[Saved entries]
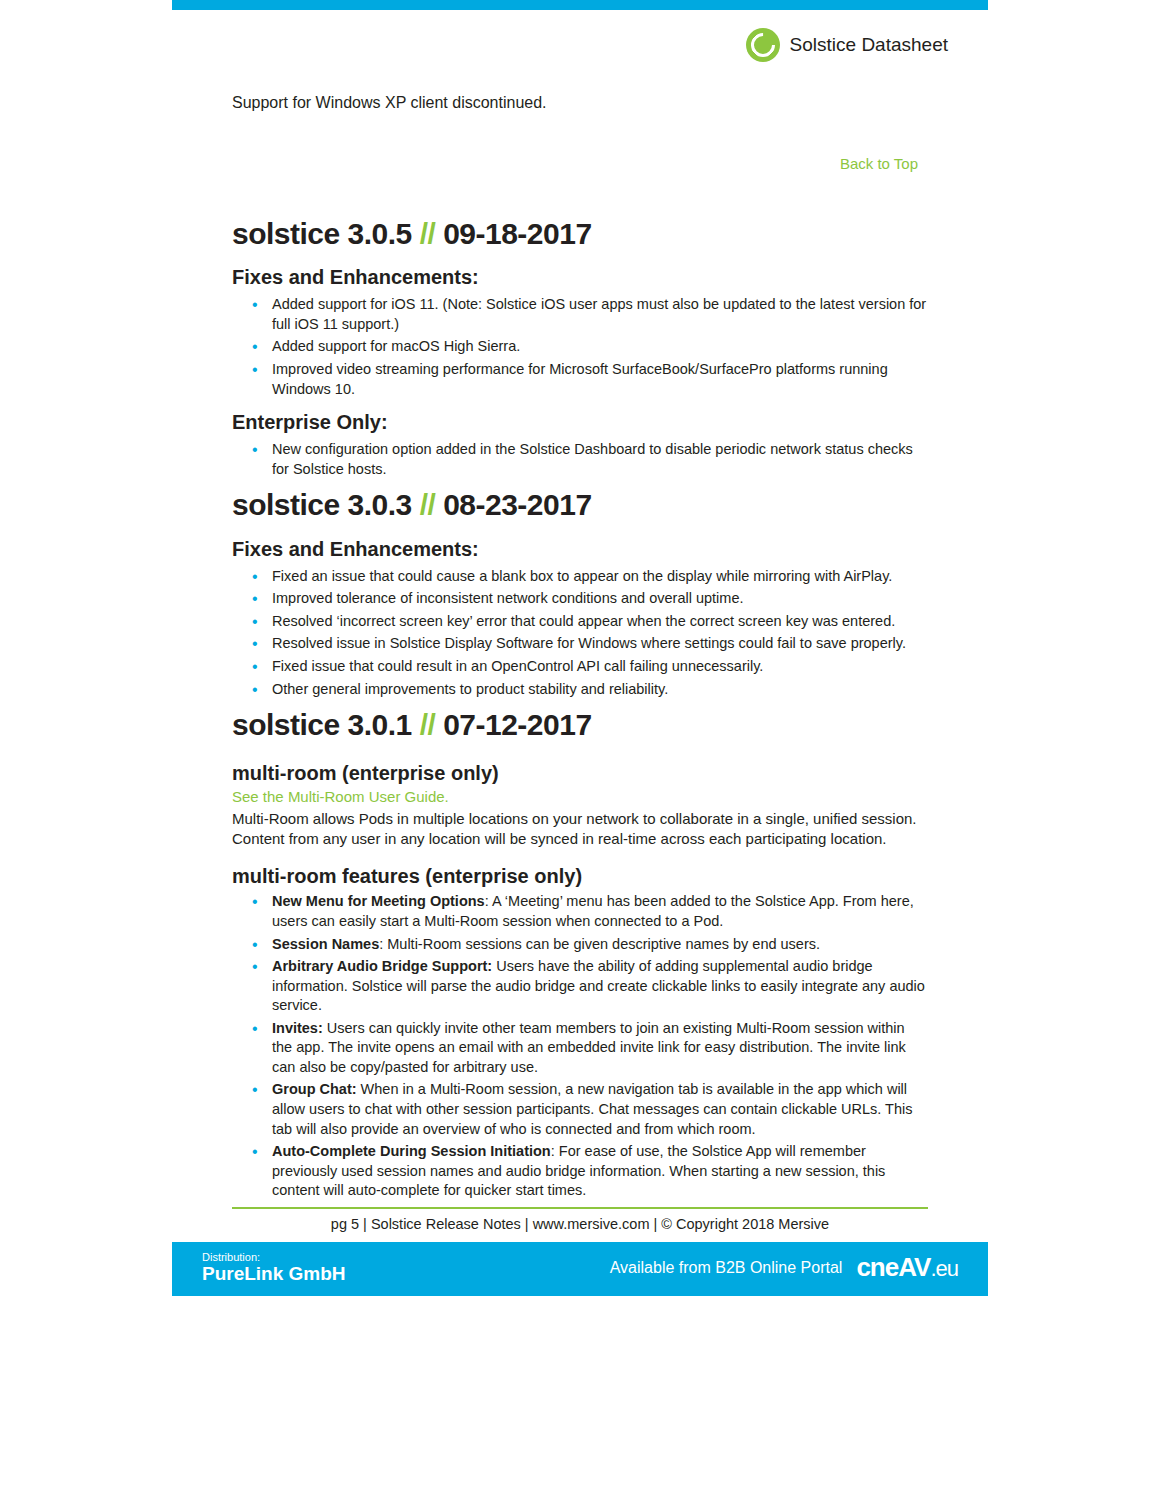Solstice Datasheet
Support for Windows XP client discontinued.
Back to Top
solstice 3.0.5 // 09-18-2017
Fixes and Enhancements:
Added support for iOS 11. (Note: Solstice iOS user apps must also be updated to the latest version for full iOS 11 support.)
Added support for macOS High Sierra.
Improved video streaming performance for Microsoft SurfaceBook/SurfacePro platforms running Windows 10.
Enterprise Only:
New configuration option added in the Solstice Dashboard to disable periodic network status checks for Solstice hosts.
solstice 3.0.3 // 08-23-2017
Fixes and Enhancements:
Fixed an issue that could cause a blank box to appear on the display while mirroring with AirPlay.
Improved tolerance of inconsistent network conditions and overall uptime.
Resolved ‘incorrect screen key’ error that could appear when the correct screen key was entered.
Resolved issue in Solstice Display Software for Windows where settings could fail to save properly.
Fixed issue that could result in an OpenControl API call failing unnecessarily.
Other general improvements to product stability and reliability.
solstice 3.0.1 // 07-12-2017
multi-room (enterprise only)
See the Multi-Room User Guide.
Multi-Room allows Pods in multiple locations on your network to collaborate in a single, unified session. Content from any user in any location will be synced in real-time across each participating location.
multi-room features (enterprise only)
New Menu for Meeting Options: A ‘Meeting’ menu has been added to the Solstice App. From here, users can easily start a Multi-Room session when connected to a Pod.
Session Names: Multi-Room sessions can be given descriptive names by end users.
Arbitrary Audio Bridge Support: Users have the ability of adding supplemental audio bridge information. Solstice will parse the audio bridge and create clickable links to easily integrate any audio service.
Invites: Users can quickly invite other team members to join an existing Multi-Room session within the app. The invite opens an email with an embedded invite link for easy distribution. The invite link can also be copy/pasted for arbitrary use.
Group Chat: When in a Multi-Room session, a new navigation tab is available in the app which will allow users to chat with other session participants. Chat messages can contain clickable URLs. This tab will also provide an overview of who is connected and from which room.
Auto-Complete During Session Initiation: For ease of use, the Solstice App will remember previously used session names and audio bridge information. When starting a new session, this content will auto-complete for quicker start times.
pg 5 | Solstice Release Notes | www.mersive.com | © Copyright 2018 Mersive
Distribution: PureLink GmbH
Available from B2B Online Portal cneAV.eu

- [YOUR INSTRUCTIONS]
Look over the records. Copy the lines that include the word "could".

- [SOLVED PROBLEM]
Fixed an issue that could cause a blank box to appear on the display while mirroring with AirPlay.
Resolved ‘incorrect screen key’ error that could appear when the correct screen key was entered.
Resolved issue in Solstice Display Software for Windows where settings could fail to save properly.
Fixed issue that could result in an OpenControl API call failing unnecessarily.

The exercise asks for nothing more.